With @mateiidavid 's guidance I've run go run controller/script/destination-client/main.go -method getProfile -path 10.12.0.7:3306. The output suggests that the destination service is informing the proxy that the destination is opaque:

INFO[0000] opaque_protocol:true  retry_budget:{retry_ratio:0.2  min_retries_per_second:10  ttl:{seconds:10}}

I'll continue to investigate.

JacobHenner avatar Apr 18 '22 14:04 JacobHenner

I've put up a change to add some more debug logging to help us narrow this down.

You can try it by running your workload with pod annotations:

config.linkerd.io/proxy-image: ghcr.io/olix0r/l2-proxy
config.linkerd.io/proxy-version: opaque.f617d8fb

olix0r avatar Apr 18 '22 16:04 olix0r

The relevant new loglines are:

[    69.191838s] DEBUG ThreadId(01) outbound:accept{client.addr=100.64.57.205:47896}:server{orig_dst=10.12.0.7:3306}:profile: linkerd_app_outbound::switch_logical: No profile; forwarding to the original destination
[    69.191857s] DEBUG ThreadId(01) outbound:accept{client.addr=100.64.57.205:47896}:server{orig_dst=10.12.0.7:3306}:profile: linkerd_app_outbound::http::detect: Attempting HTTP protocol detection

JacobHenner avatar Apr 18 '22 17:04 JacobHenner

@JacobHenner OK, I think I've tracked down the issue and should have a fix in config.linkerd.io/proxy-version: opaque.ddf0ce28 -- i'm getting tests together and will try to include this in the upcoming 2.11.2 release.

olix0r avatar Apr 19 '22 15:04 olix0r

@JacobHenner OK, I think I've tracked down the issue and should have a fix in config.linkerd.io/proxy-version: opaque.ddf0ce28 -- i'm getting tests together and will try to include this in the upcoming 2.11.2 release.

Great, thank you for addressing this!

I've just tested this image, and I can confirm it exhibits the desired behavior. My test was limited to a connection to an out-of-mesh service on port 3306. I did not test for any regressions.

Thankfully, the default opaque ports are sufficient for our purposes. However, the subject used when opening this issue is a bit more broad. Since I can imagine that other users might need to disable protocol detection for non-default-opaque ports, should this issue remain open once https://github.com/linkerd/linkerd2-proxy/pull/1617 is merged, or should a separate issue be opened to track potential enhancements?

Thanks again!

JacobHenner avatar Apr 19 '22 17:04 JacobHenner

@JacobHenner Great. I'll leave this open for now, though it may stale out. I think this will slot into already-(loosely-)planned egress policy/configuration work, sketched in for 2.13.

olix0r avatar Apr 19 '22 20:04 olix0r

This issue has been automatically marked as stale because it has not had recent activity. It will be closed in 14 days if no further activity occurs. Thank you for your contributions.

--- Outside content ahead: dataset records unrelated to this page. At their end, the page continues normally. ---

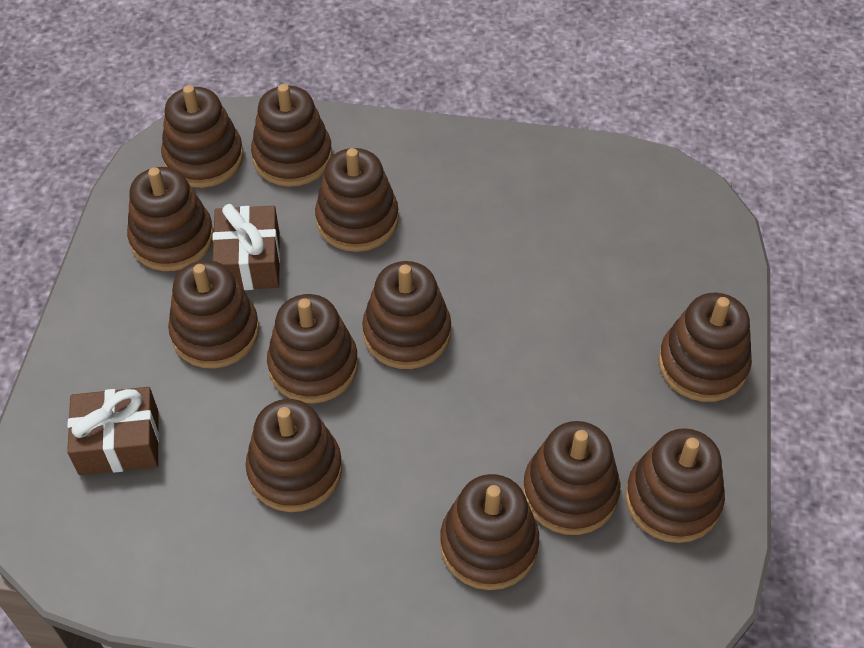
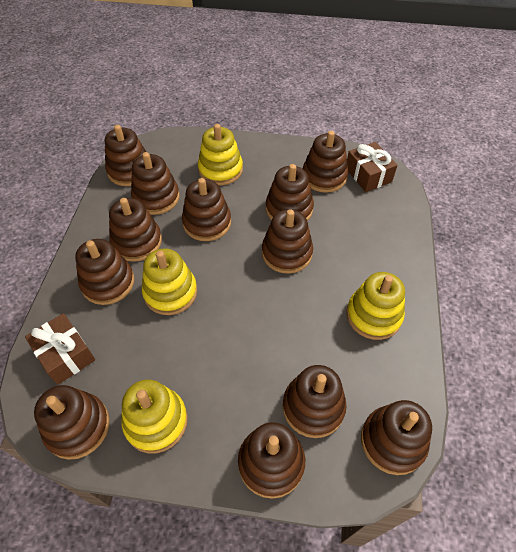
yellow stacking toy: none = 0 -> [121,380,188,453] [142,248,197,315] [198,124,243,185] [346,272,405,340] = 4

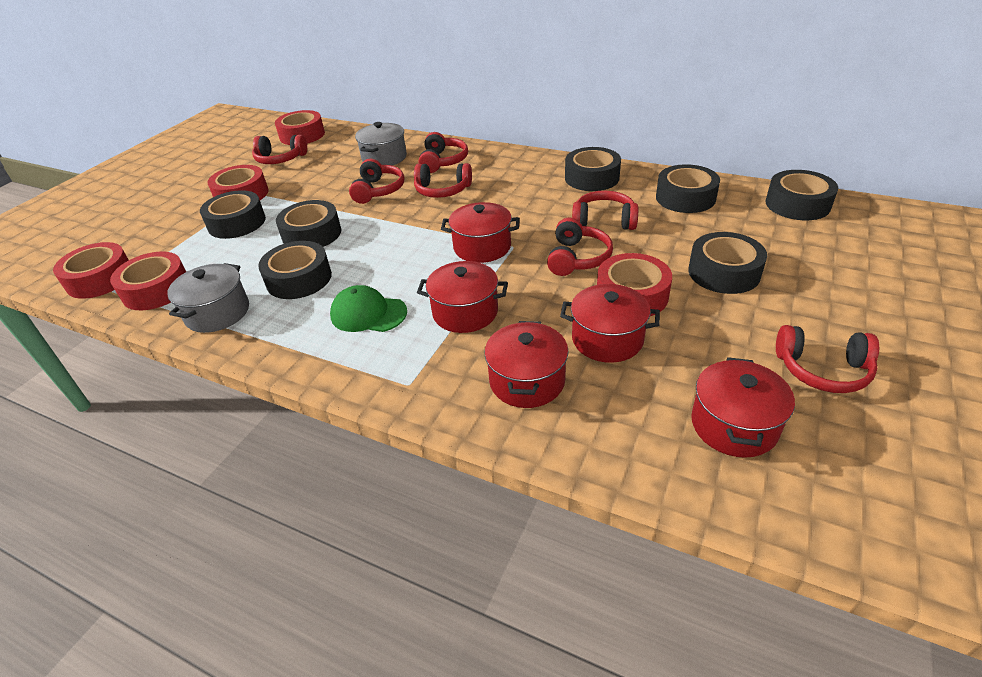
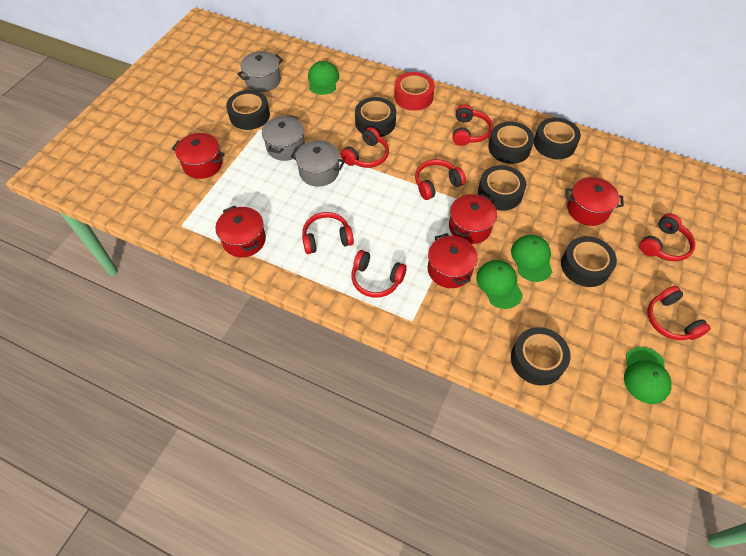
green cap: [330,285,407,332] = 1 -> [308,61,339,95] [476,260,523,309] [511,235,552,282] [624,347,672,404] = 4
grey pot: [167,263,249,333] [355,122,407,165] = 2 -> [237,51,283,92] [262,115,305,161] [291,140,345,187] = 3
red tape: [53,242,129,299] [110,252,186,310] [207,165,268,200] [275,110,325,145] [597,253,672,316] = 5 -> [394,72,435,111] = 1

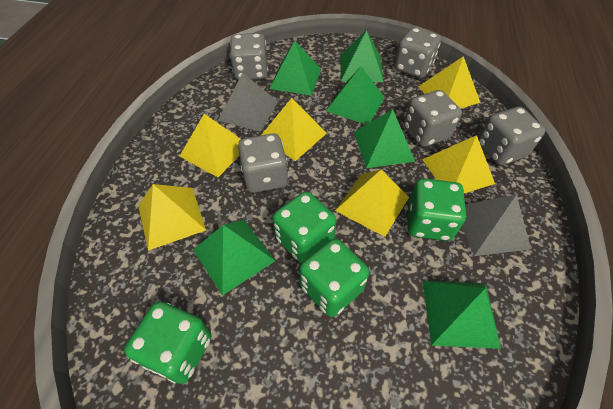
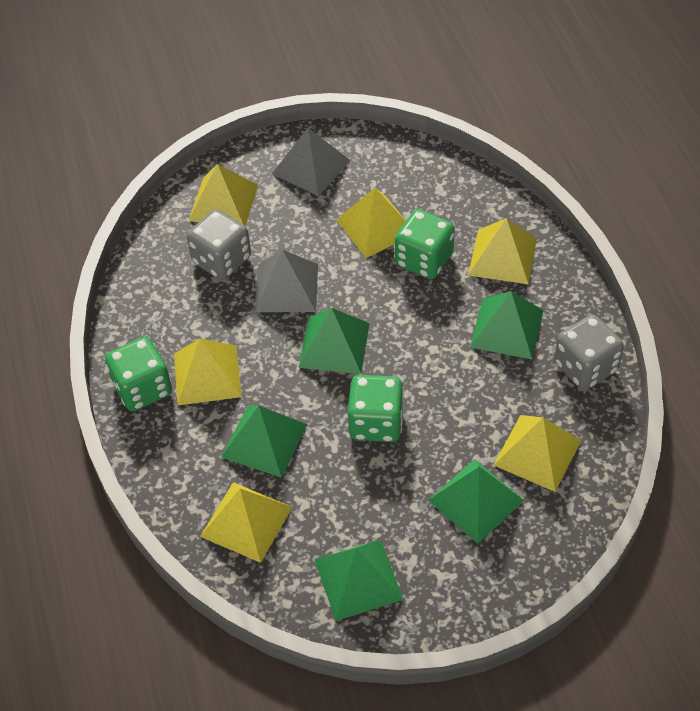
green dice: [124,301,212,384] [273,192,337,263] [299,239,369,317] [408,178,466,241] = 4 -> [105,337,172,411] [348,375,404,442] [395,209,455,279] = 3
green pyramid: [193,220,275,296] [270,41,321,96] [326,67,385,125] [340,30,384,82] [354,109,415,168] [423,281,501,349] = 6 -> [221,405,308,478] [299,308,370,374] [315,539,404,621] [428,459,524,544] [470,291,544,359] = 5
grey dice: [230,33,268,80] [238,133,288,193] [395,28,441,78] [404,90,462,147] [478,107,545,165] = 5 -> [187,209,251,280] [554,315,624,390] = 2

stale[bot] avatar Jul 19 '22 01:07 stale[bot]

Removing the wontfix on this, but this is something that already can be configured — albeit in a cluster-wide way. When installing Linkerd, users can change the default opaque ports with --set opaquePorts="..." so that un-meshed workloads that are running a non-default opaque port do not result in a protocol detection timeout.

Ideally it would be nice if this could be set on a per-workload basis from the client instead of having to change a cluster-wide configuration. As already mentioned in the original description, this could be handled by an annotation.

kleimkuhler avatar Jul 20 '22 23:07 kleimkuhler

This issue has been automatically marked as stale because it has not had recent activity. It will be closed in 14 days if no further activity occurs. Thank you for your contributions.

stale[bot] avatar Oct 19 '22 16:10 stale[bot]